A strategic alliance can be a powerful tool that can help companies achieve specific goals. But what exactly is an alliance? And why do companies do it? To help us understand more about alliances, we've asked the expert Emma Barton, Director, Alliance and Integration Management at AstraZeneca, to help us in this discussion.
"You're most successful when nobody notices what you're doing. If things are going wrong, then it becomes very visible to senior management very quickly." - Emma Barton.
A strategic alliance is like a partnership where both companies or partners have agreed to contribute significantly to achieve a particular goal. It's all about leveraging the resources and expertise of both parties to develop an asset or commercializing an asset.
It's like forming a company around the asset, without the company, that has its own decision-making structure, investments, and governance. Its structure is purely based on the parameters of the agreement made by both parties.
When building deals, make sure that you're structuring them in the best way for the particular asset you're trying to achieve. Then, Post-deal, it's all about managing risks that could emerge in trying to execute on your deal structure. There's usually three significant areas where risks come from; Human, infrastructure, and legal risk. Of course, the human risk is the biggest threat that you need to manage.

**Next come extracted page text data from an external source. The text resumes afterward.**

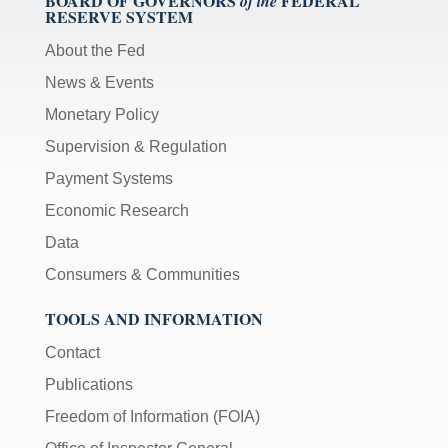
BOARD OF GOVERNORS
FEDERAL
of the
RESERVE SYSTEM
About the Fed
News & Events
Monetary Policy
Supervision & Regulation
Payment Systems
Economic Research
Data
Consumers & Communities
TOOLS AND INFORMATION
Contact
Publications
Freedom of Information (FOIA)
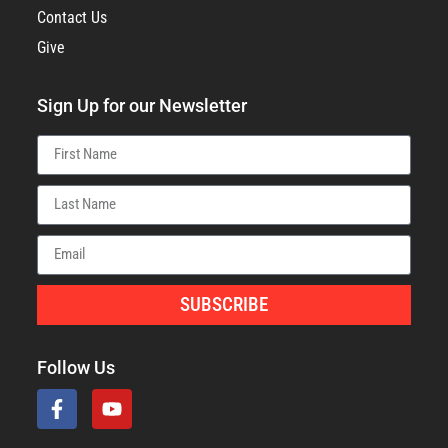
Contact Us
Give
Sign Up for our Newsletter
SUBSCRIBE
Follow Us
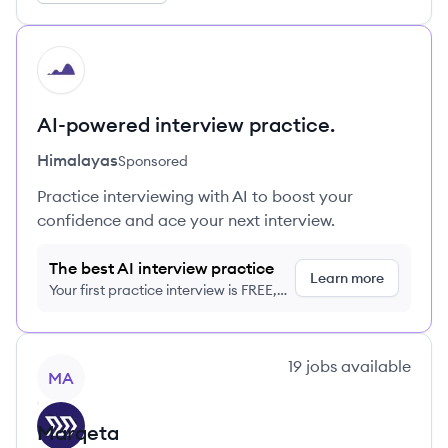
HI
AI-powered interview practice.
Himalayas
Sponsored
Practice interviewing with AI to boost your
confidence and ace your next interview.
The best AI interview practice
Learn more
Your first practice interview is FREE,
no credit card required
View company
19
jobs
available
MA
Marqeta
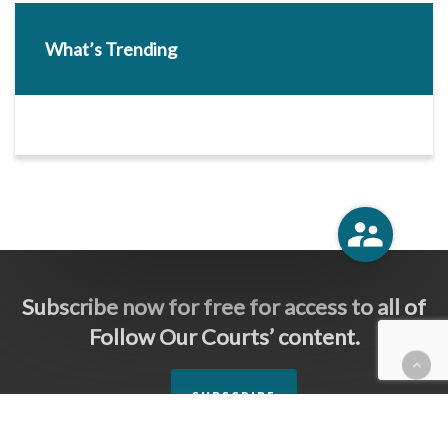
What’s Trending
Subscribe now for free for access to all of
Follow Our Courts’ content.
SUBSCRIBE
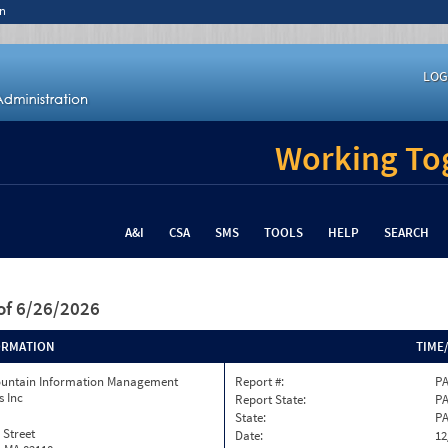
n
LOG
Working Tog
A&I
CSA
SMS
TOOLS
HELP
SEARCH
of 6/26/2026
ORMATION
TIME
ountain Information Management
Report #:
PA
s Inc
Report State:
P
State:
P
 Street
Date:
12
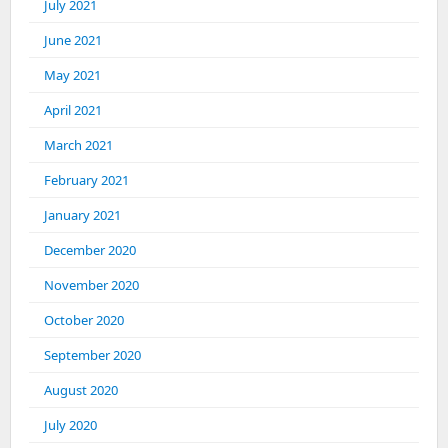
July 2021
June 2021
May 2021
April 2021
March 2021
February 2021
January 2021
December 2020
November 2020
October 2020
September 2020
August 2020
July 2020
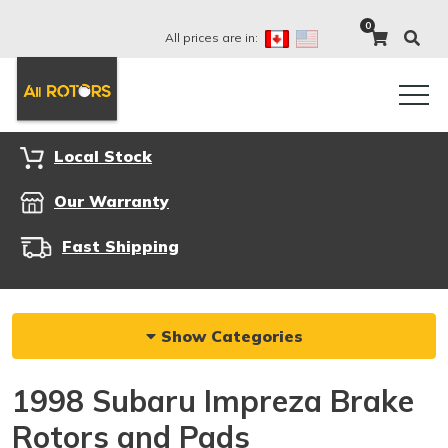
0
All prices are in:
Local Stock
Our Warranty
Fast Shipping
Show Categories
1998 Subaru Impreza Brake
Rotors and Pads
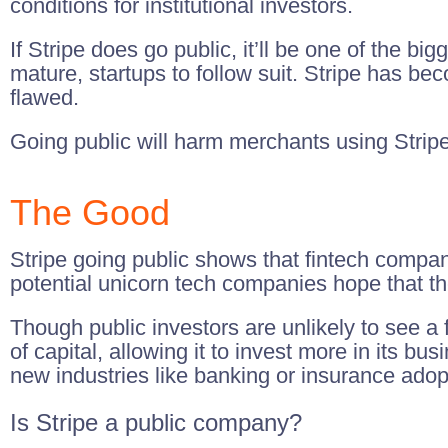
conditions for institutional investors.
If Stripe does go public, it’ll be one of the big
mature, startups to follow suit. Stripe has be
flawed.
Going public will harm merchants using Stripe
The Good
Stripe going public shows that fintech compan
potential unicorn tech companies hope that t
Though public investors are unlikely to see a 
of capital, allowing it to invest more in its 
new industries like banking or insurance adopt
Is Stripe a public company?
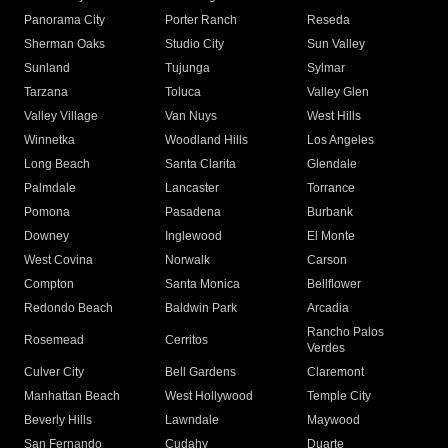
Panorama City
Porter Ranch
Reseda
Sherman Oaks
Studio City
Sun Valley
Sunland
Tujunga
Sylmar
Tarzana
Toluca
Valley Glen
Valley Village
Van Nuys
West Hills
Winnetka
Woodland Hills
Los Angeles
Long Beach
Santa Clarita
Glendale
Palmdale
Lancaster
Torrance
Pomona
Pasadena
Burbank
Downey
Inglewood
El Monte
West Covina
Norwalk
Carson
Compton
Santa Monica
Bellflower
Redondo Beach
Baldwin Park
Arcadia
Rancho Palos
Rosemead
Cerritos
Verdes
Culver City
Bell Gardens
Claremont
Manhattan Beach
West Hollywood
Temple City
Beverly Hills
Lawndale
Maywood
San Fernando
Cudahy
Duarte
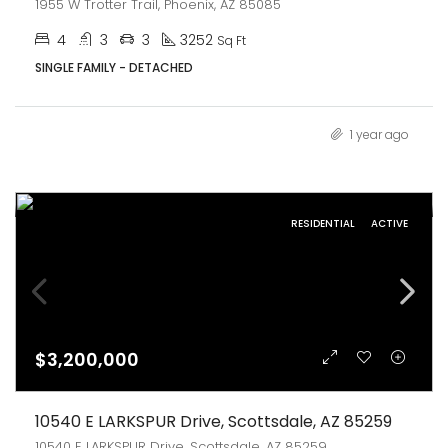
1955 W Trotter Trail, Phoenix, AZ 85085
4
3
3
3252
Sq Ft
SINGLE FAMILY - DETACHED
1 year ago
RESIDENTIAL
ACTIVE
$3,200,000
10540 E LARKSPUR Drive, Scottsdale, AZ 85259
10540 E LARKSPUR Drive, Scottsdale, AZ 85259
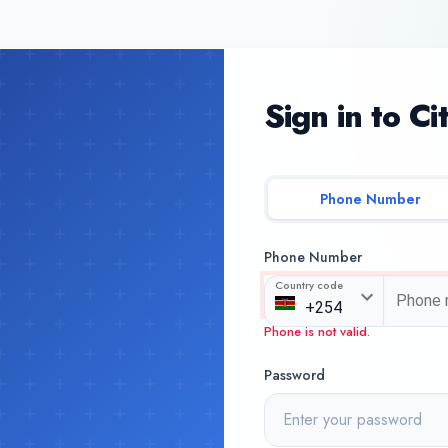
Sign in to Ci
Phone Number
Phone Number
Country code
Phone is not valid.
Password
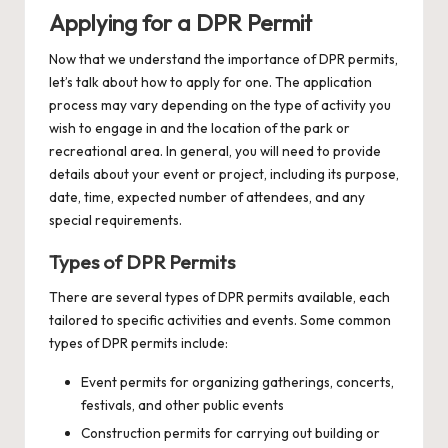
Applying for a DPR Permit
Now that we understand the importance of DPR permits,
let’s talk about how to apply for one. The application
process may vary depending on the type of activity you
wish to engage in and the location of the park or
recreational area. In general, you will need to provide
details about your event or project, including its purpose,
date, time, expected number of attendees, and any
special requirements.
Types of DPR Permits
There are several types of DPR permits available, each
tailored to specific activities and events. Some common
types of DPR permits include:
Event permits for organizing gatherings, concerts,
festivals, and other public events
Construction permits for carrying out building or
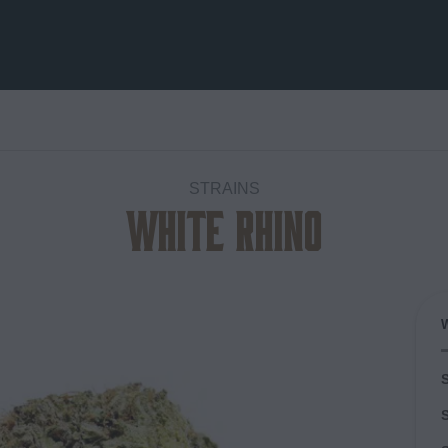
STRAINS
White Rhino
Add to
wishlist
S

When it comes to managing human risks, communication is key. It's all about being transparent and breaking down barriers to be able to work together effectively. The pandemic might have affected this because face-to-face is still better than virtual calls, but communication regardless is crucial.

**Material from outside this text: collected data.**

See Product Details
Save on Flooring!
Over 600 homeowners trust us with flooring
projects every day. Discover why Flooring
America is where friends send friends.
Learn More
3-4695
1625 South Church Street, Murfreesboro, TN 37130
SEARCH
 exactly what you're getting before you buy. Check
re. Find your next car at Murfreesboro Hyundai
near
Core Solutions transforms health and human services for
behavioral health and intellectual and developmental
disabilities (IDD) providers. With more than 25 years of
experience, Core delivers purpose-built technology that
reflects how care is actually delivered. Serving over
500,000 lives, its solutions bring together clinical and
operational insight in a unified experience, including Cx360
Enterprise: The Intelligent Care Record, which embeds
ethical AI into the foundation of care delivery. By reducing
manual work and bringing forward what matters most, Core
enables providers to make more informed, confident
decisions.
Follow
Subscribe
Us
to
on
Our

One of the best things you can do is create a team where everyone is comfortable interacting with their counterparts in the partner company to constantly work together to anticipate risks before they even arise.

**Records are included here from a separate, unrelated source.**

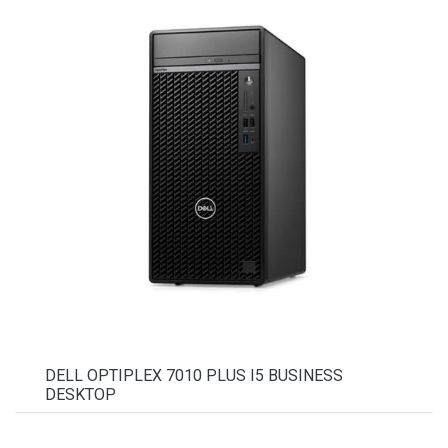
DELL OPTIPLEX 7010 PLUS I5 BUSINESS
DESKTOP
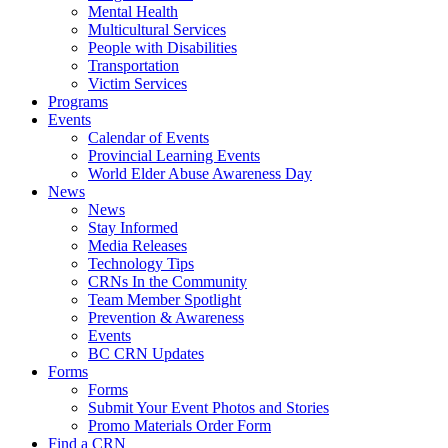
Mental Health
Multicultural Services
People with Disabilities
Transportation
Victim Services
Programs
Events
Calendar of Events
Provincial Learning Events
World Elder Abuse Awareness Day
News
News
Stay Informed
Media Releases
Technology Tips
CRNs In the Community
Team Member Spotlight
Prevention & Awareness
Events
BC CRN Updates
Forms
Forms
Submit Your Event Photos and Stories
Promo Materials Order Form
Find a CRN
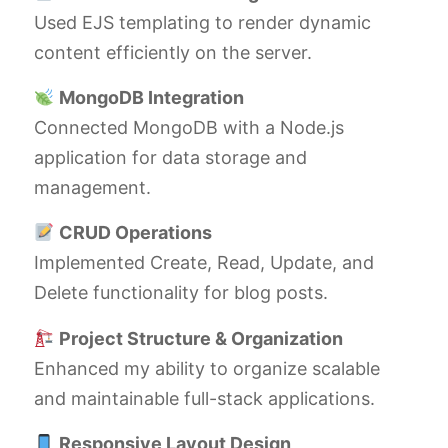
Used EJS templating to render dynamic
content efficiently on the server.
MongoDB Integration
Connected MongoDB with a Node.js
application for data storage and
management.
CRUD Operations
Implemented Create, Read, Update, and
Delete functionality for blog posts.
Project Structure & Organization
Enhanced my ability to organize scalable
and maintainable full-stack applications.
Responsive Layout Design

The governance of an alliance is outlined in the contract that both parties have agreed to. Inside that contract is where you will establish the committee and the decision-makers of the partnership. The contract should also include things like; who are the people that will sit on the committee and what level of decision-making activity that they have.
The key is to find the right balance between robust decision-making while being fast and efficient. You don't want to set up governance that takes too long to decide. It will impede the progress of your partnership.
The key to making successful alliances is to enable and empower your experts to do their job. Give them the right tools and autonomy so they can be comfortable achieving their goals.
Also, you need to be able to manage differences and disputes along the way. Empathy is one of the most important things that you can do when solving disputes. Try and understand where the other party is coming from before you make any rash decisions.